Source document:
= = =

Thursday, April 24, 2008

APRIL 24 SAINT FIDELIS OF SIGMARINGEN

“Saint Fidelis of Sigmaringen
and Saint Joseph of Leonessa”
by Giovanni Battista Tiepolo,
c. 1750
APRIL 24

SAINT FIDELIS OF SIGMARINGEN,
PRIEST AND MARTYR

Additional Information about St. Fidelis of Sigmaringen [1]

Readings for the Memorial of St. Fidelis of Sigmaringen

Readings and Commentary:
[2]

FIRST READING
Colossians 1:24-29

Brothers and sisters:
I rejoice in my sufferings for your sake,
and in my flesh I am filling up
what is lacking in the afflictions of Christ
on behalf of his Body, which is the Church,
of which I am a minister
in accordance with God's stewardship given to me
to bring to completion for you the word of God,
the mystery hidden from ages and from generations past.

= = =

Dataset rows

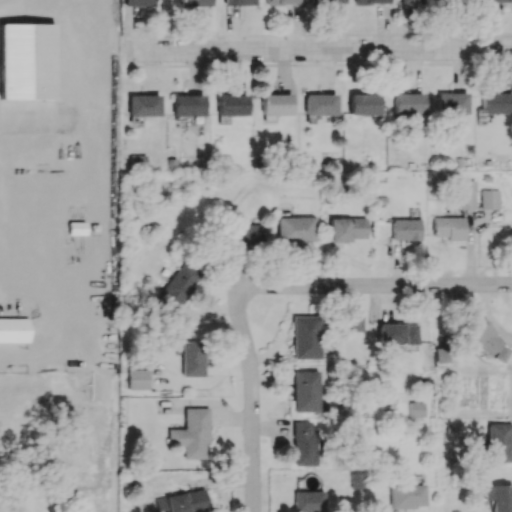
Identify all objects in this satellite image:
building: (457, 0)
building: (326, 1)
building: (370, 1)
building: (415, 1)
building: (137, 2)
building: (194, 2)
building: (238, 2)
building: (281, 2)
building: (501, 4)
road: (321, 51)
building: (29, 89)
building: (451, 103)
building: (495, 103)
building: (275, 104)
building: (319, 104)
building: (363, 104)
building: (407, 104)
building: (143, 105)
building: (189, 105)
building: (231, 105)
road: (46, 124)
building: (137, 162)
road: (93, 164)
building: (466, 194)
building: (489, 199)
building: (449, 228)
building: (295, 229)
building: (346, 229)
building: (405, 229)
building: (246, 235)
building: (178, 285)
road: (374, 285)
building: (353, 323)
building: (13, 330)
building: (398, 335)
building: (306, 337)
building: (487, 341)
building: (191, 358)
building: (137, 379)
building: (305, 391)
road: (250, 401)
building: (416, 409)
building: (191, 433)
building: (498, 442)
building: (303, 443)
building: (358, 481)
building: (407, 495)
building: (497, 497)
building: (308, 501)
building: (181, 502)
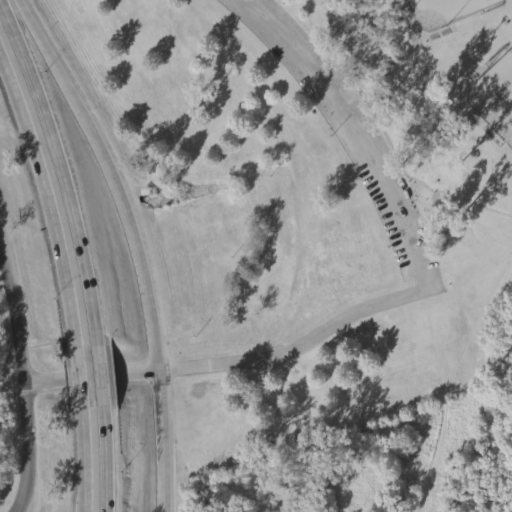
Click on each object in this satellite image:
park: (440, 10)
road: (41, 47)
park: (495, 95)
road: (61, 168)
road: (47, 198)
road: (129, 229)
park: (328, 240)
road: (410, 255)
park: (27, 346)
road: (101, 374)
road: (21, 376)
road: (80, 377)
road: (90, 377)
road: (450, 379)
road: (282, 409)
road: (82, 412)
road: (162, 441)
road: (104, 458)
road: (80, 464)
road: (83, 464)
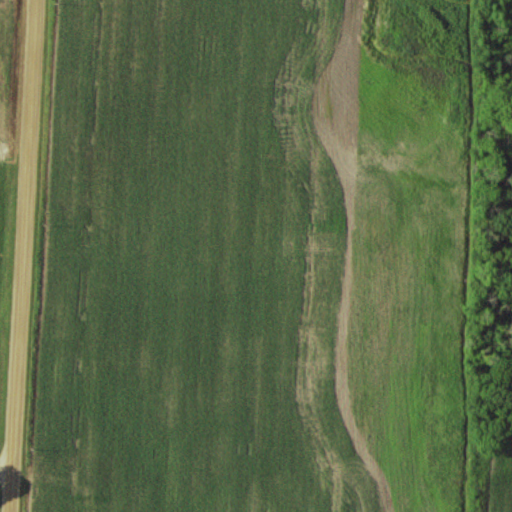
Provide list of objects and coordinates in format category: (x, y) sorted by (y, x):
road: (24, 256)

= = =

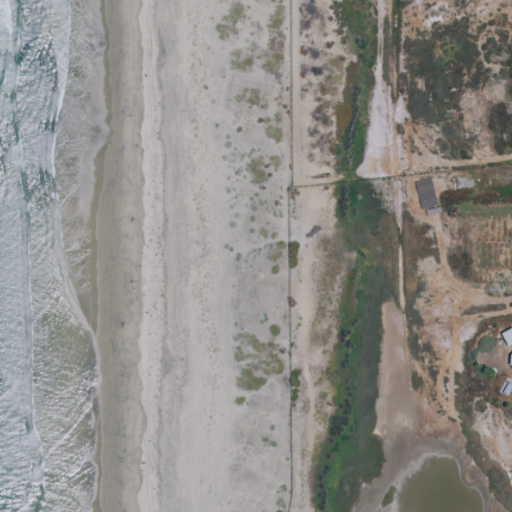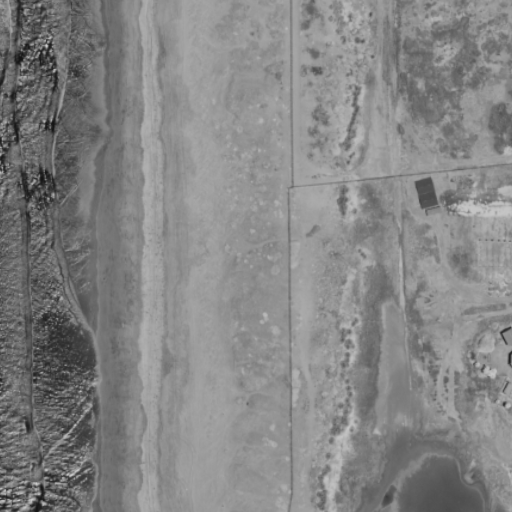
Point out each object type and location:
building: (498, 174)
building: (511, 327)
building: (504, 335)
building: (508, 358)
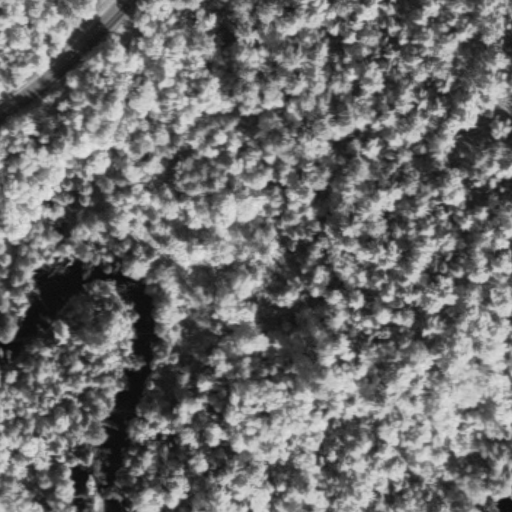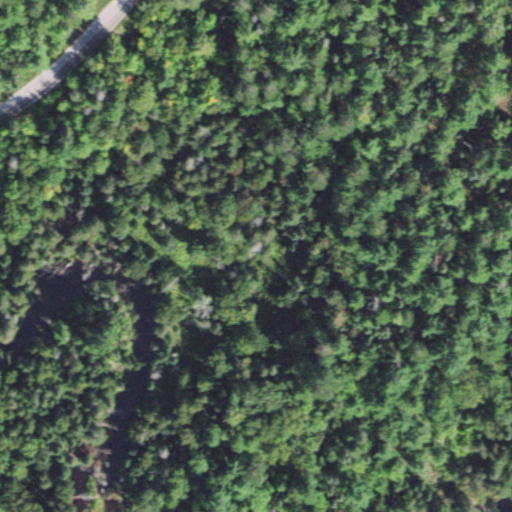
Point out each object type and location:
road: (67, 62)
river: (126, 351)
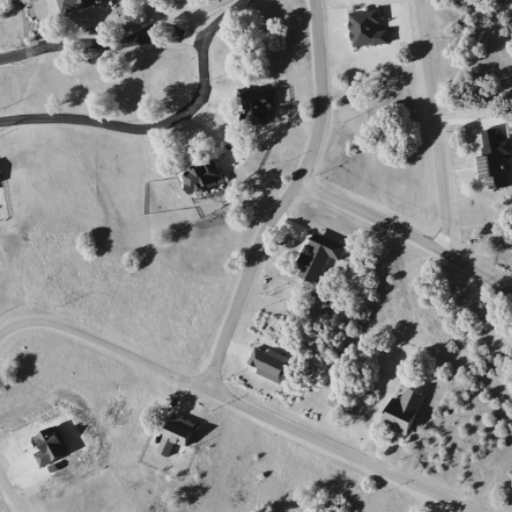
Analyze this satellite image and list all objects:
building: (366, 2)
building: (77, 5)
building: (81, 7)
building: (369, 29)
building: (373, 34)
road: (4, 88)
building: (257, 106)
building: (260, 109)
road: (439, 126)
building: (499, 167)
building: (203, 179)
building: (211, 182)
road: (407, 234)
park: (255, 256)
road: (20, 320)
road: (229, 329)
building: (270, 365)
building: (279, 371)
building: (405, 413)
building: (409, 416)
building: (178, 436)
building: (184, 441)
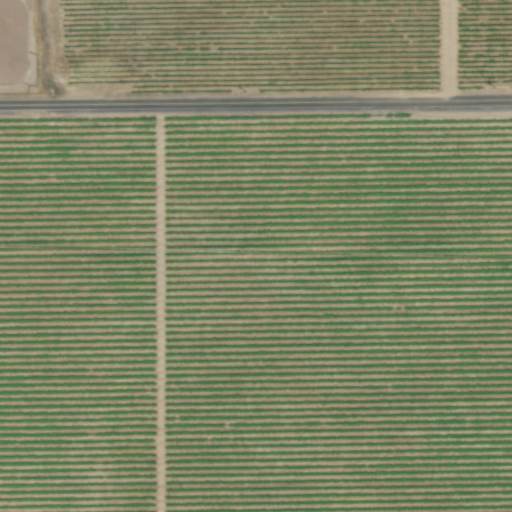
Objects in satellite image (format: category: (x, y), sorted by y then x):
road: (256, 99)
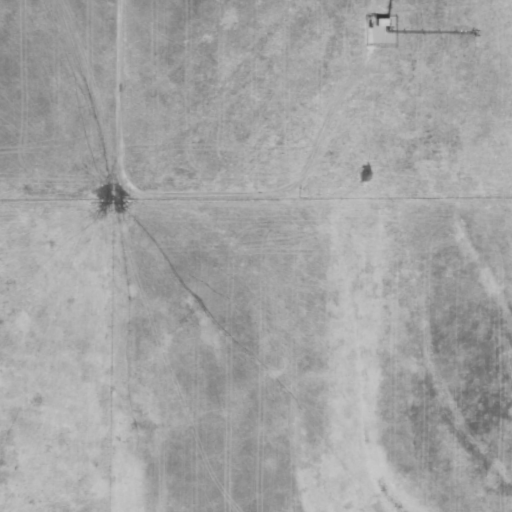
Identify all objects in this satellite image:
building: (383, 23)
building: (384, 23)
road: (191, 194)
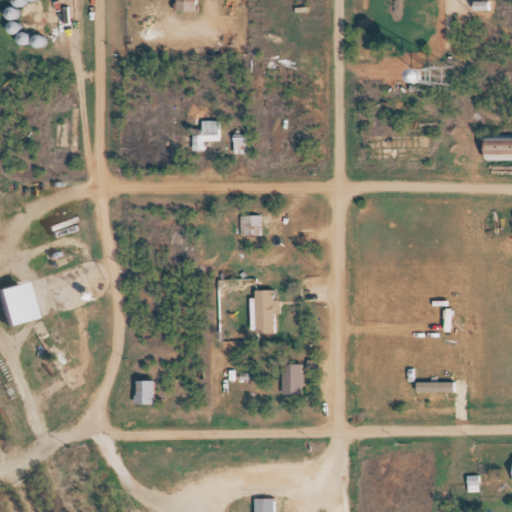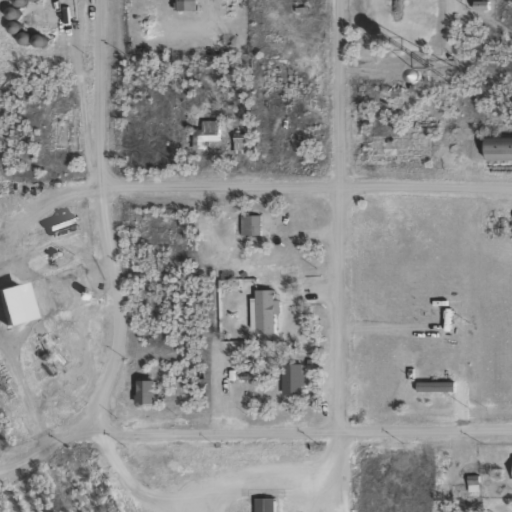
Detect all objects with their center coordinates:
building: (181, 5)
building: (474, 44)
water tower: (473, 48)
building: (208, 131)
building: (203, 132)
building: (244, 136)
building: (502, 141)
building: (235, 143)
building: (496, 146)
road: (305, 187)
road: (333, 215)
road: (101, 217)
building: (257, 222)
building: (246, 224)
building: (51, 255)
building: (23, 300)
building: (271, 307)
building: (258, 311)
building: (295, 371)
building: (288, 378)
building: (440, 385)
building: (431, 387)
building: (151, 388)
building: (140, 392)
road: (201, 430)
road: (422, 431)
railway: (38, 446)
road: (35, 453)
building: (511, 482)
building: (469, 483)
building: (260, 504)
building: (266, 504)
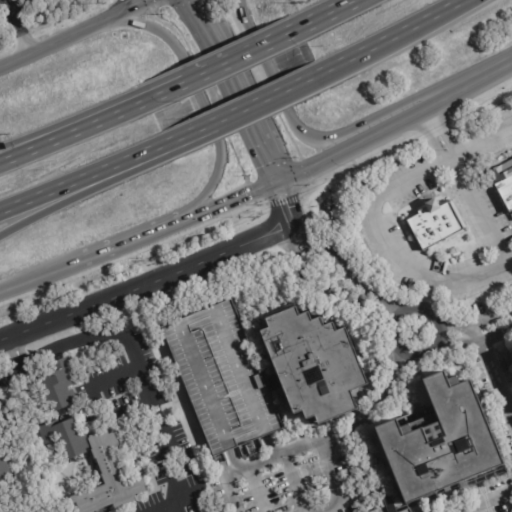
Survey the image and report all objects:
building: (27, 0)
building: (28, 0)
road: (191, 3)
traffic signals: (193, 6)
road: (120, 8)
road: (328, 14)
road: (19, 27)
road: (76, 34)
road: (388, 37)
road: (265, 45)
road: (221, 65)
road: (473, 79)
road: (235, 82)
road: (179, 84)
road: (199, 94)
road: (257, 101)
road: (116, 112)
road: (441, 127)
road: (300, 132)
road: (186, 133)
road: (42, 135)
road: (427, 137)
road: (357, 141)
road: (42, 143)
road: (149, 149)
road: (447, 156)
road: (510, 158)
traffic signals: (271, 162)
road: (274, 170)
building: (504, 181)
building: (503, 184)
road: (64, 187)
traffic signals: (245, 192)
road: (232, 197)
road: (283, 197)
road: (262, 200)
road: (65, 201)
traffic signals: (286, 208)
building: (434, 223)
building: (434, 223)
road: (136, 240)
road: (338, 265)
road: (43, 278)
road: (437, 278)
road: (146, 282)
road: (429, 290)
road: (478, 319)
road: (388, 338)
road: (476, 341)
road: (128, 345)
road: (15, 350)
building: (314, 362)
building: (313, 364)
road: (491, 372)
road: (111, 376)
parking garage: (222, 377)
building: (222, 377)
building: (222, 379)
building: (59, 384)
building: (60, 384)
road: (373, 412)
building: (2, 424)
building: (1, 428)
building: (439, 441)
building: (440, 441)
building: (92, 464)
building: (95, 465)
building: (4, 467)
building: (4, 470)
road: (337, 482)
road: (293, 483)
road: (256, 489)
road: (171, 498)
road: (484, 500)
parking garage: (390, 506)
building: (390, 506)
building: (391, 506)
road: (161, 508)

= = =

Continue the Saint Fidelis of Sigmaringen memorial page from the point where it stops.

But now it has been manifested to his holy ones,
to whom God chose to make known the riches of the glory
of this mystery among the Gentiles;
it is Christ in you, the hope for glory.
It is him whom we proclaim,
admonishing everyone and teaching everyone with all wisdom,
that we may present everyone perfect in Christ.
For this I labor and struggle,
in accord with the exercise of his power working within me.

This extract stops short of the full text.